Text for analysis:
....

Question

Continuing from the previous related rates problem..

Answer 1

The manager of a company determines that when q hundred units of a particular commodity are produced, the total cost of production is \(C\) thousand dollars, where \(C^2−3q^3=4,275.\) When 1500 units are being produced, the level of production is increasing at the rate of 20 units per week. What is the total cost at this time and at what rate is it changing?

Answer 2

We solve for the cost..
\[\LARGE C^2-3q^3=4275\]
\[\LARGE C=\sqrt{3q^3+4275}\]

Answer 3

yes plugin q = 15,
that gives the total cost when 1500 units are produced

Answer 4

note that q is in hundreds

Answer 5

And then we derive it for the change?

Answer 6

it is better to derive the original equation for change

Answer 7

\(\large C^2−3q^3=4,275 \)

differentiate both sides with respect to time

Answer 8

\(\large \frac{d}{dt}( C^2−3q^3=4,275) \)

Answer 9

\(\large 2C\frac{dC}{dt}−9q^2\frac{dq}{dt}=0\)

Answer 10

plugin known values and u can find \(\frac{dC}{dt}\)

Answer 11

just be careful when plugging in q and dq/dt values
u need to change units to hundreds and plugin.. cuz q is in hundreds

same applies to C also, C is in thousands...

Answer 12

Wouldn't it also work to plug in \(\large \frac{dq}{dt}=.2\) when \(q=15\)

Answer 13

exactly !

Answer 14

thats what i meant, we need to plugin them and not 20 and 1500

Answer 15

The numbers are big enough as they are huh? xD
Okay, so I have..

....

Data records:
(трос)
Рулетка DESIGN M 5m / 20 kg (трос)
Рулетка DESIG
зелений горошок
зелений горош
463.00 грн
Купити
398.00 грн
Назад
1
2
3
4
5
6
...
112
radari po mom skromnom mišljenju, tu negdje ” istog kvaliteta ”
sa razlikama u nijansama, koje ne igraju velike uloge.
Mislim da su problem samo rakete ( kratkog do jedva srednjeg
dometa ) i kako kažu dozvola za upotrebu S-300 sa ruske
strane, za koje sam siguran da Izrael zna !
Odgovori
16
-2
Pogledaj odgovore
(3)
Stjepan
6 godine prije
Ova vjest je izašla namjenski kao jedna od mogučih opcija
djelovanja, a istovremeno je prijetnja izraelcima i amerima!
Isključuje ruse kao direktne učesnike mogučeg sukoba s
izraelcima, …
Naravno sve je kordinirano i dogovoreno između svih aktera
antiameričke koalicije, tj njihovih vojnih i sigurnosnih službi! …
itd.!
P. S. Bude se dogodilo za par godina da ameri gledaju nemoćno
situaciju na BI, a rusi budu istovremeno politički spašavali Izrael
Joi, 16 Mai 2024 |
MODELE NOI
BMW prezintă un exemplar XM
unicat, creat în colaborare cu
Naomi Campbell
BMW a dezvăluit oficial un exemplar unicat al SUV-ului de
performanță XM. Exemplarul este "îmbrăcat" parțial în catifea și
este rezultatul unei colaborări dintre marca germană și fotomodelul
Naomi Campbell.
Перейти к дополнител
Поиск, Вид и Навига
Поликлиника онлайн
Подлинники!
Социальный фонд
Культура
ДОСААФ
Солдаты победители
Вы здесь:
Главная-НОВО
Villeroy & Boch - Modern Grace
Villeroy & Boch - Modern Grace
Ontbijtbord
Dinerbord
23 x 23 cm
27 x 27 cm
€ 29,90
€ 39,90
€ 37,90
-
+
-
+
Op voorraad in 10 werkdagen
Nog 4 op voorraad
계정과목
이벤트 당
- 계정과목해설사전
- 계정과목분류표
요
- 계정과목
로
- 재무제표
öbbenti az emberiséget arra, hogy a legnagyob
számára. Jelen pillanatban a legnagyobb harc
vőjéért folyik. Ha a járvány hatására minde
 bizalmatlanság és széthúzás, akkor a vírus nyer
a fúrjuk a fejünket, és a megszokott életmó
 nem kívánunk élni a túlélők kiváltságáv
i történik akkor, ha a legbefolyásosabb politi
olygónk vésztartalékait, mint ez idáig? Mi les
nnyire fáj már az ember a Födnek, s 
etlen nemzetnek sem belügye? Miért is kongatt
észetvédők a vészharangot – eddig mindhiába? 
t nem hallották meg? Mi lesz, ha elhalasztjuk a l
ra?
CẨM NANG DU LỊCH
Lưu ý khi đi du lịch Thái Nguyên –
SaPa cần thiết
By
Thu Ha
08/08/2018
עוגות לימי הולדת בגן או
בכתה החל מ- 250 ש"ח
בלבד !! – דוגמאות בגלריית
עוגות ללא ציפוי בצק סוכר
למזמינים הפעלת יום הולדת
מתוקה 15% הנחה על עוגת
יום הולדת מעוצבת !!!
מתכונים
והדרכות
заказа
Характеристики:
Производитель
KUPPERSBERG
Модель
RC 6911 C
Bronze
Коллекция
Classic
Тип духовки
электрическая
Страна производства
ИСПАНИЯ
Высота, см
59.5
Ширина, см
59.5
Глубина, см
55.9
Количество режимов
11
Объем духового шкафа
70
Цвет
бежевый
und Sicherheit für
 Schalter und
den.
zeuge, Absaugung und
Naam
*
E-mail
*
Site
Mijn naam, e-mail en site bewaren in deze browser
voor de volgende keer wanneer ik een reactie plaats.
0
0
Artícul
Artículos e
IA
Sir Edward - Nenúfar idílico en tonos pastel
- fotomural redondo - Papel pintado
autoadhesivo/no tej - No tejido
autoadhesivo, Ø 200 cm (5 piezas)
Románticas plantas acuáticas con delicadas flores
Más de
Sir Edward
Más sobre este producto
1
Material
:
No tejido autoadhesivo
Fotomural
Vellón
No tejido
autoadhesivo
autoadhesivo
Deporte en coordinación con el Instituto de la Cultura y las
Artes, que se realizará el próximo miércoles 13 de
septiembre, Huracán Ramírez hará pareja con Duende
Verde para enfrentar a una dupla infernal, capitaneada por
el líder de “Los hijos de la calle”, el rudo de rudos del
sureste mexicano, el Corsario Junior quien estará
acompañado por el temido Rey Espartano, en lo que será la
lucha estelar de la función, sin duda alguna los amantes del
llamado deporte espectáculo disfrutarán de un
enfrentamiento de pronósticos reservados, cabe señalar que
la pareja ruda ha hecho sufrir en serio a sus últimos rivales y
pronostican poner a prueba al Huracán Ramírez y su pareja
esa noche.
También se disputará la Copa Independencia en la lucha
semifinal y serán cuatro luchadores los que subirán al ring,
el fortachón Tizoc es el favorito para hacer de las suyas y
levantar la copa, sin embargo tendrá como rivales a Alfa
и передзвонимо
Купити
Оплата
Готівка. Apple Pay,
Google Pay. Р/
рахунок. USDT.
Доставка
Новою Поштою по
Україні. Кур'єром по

....

Problem:
Can you write out the part of the related rates thread between "plugin known values" and "is in thousands...", inclusive?

Answer area:
plugin known values and u can find \(\frac{dC}{dt}\)

Answer 11

just be careful when plugging in q and dq/dt values
u need to change units to hundreds and plugin.. cuz q is in hundreds

same applies to C also, C is in thousands...